PAGE EXTRACT:
Thus, it is difficult if not even impossible to show that no kind of criterion or decision bias contributes to a given prior-entry effect. Therefore, we decided to approach this problem the other way around. Instead of asking which amount of a given prior-entry effect might be ascribed to biases in decision criteria, we ask whether observers are able to bias a given prior-entry effect in accordance with their current intentions. If observers would fail to bias a prior-entry effect substantially, this would be a strong argument against the practical relevance of decision biases in prior-entry effects. If the prior-entry effect arises on the level of post-perceptual decision processes, it seems plausible that these processes should be susceptible to current intentions.

RECORDS SHOWN:
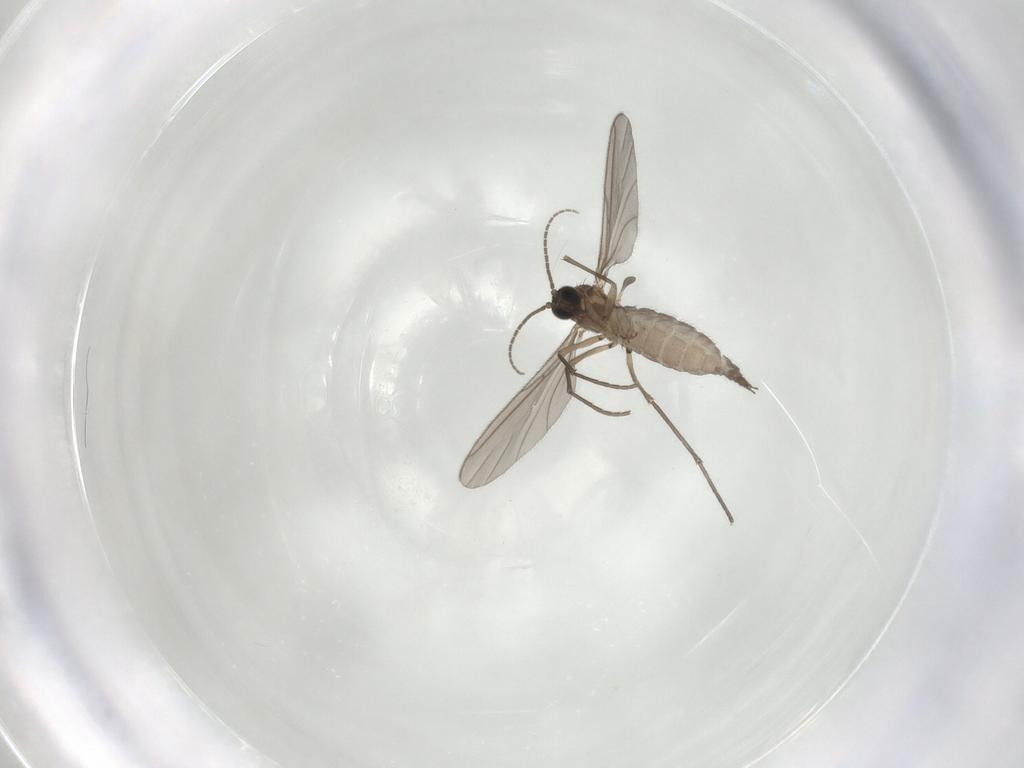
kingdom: Animalia
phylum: Arthropoda
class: Insecta
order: Diptera
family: Sciaridae
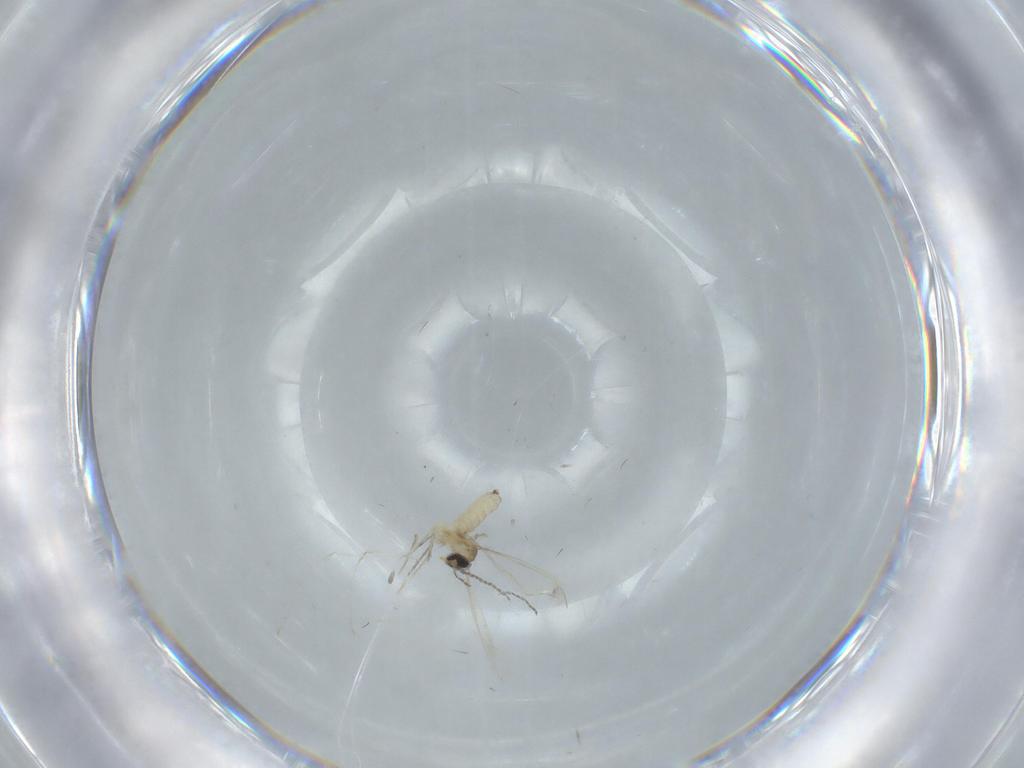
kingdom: Animalia
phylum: Arthropoda
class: Insecta
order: Diptera
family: Cecidomyiidae
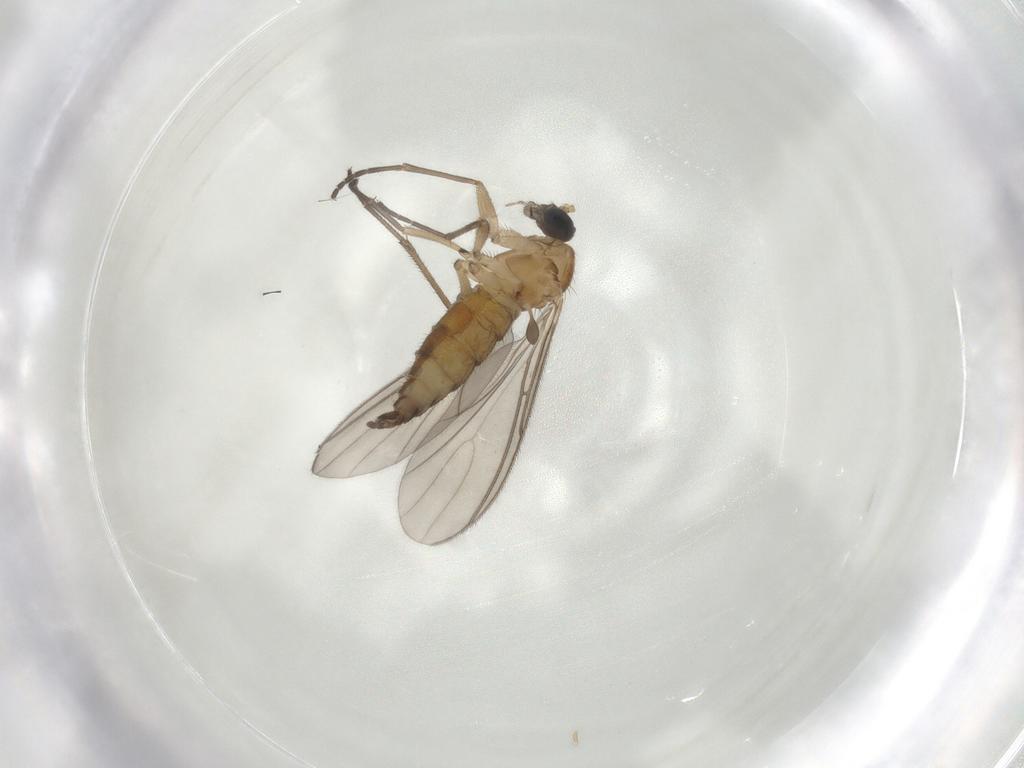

YOUR TASK: From the prior-entry passage, extract word for word the part that opens with the words containing "Thus, it is" and closes with "to current intentions.". The listing has no connection to the passage on prior-entry effects.

RESPONSE BELOW:
Thus, it is difficult if not even impossible to show that no kind of criterion or decision bias contributes to a given prior-entry effect. Therefore, we decided to approach this problem the other way around. Instead of asking which amount of a given prior-entry effect might be ascribed to biases in decision criteria, we ask whether observers are able to bias a given prior-entry effect in accordance with their current intentions. If observers would fail to bias a prior-entry effect substantially, this would be a strong argument against the practical relevance of decision biases in prior-entry effects. If the prior-entry effect arises on the level of post-perceptual decision processes, it seems plausible that these processes should be susceptible to current intentions.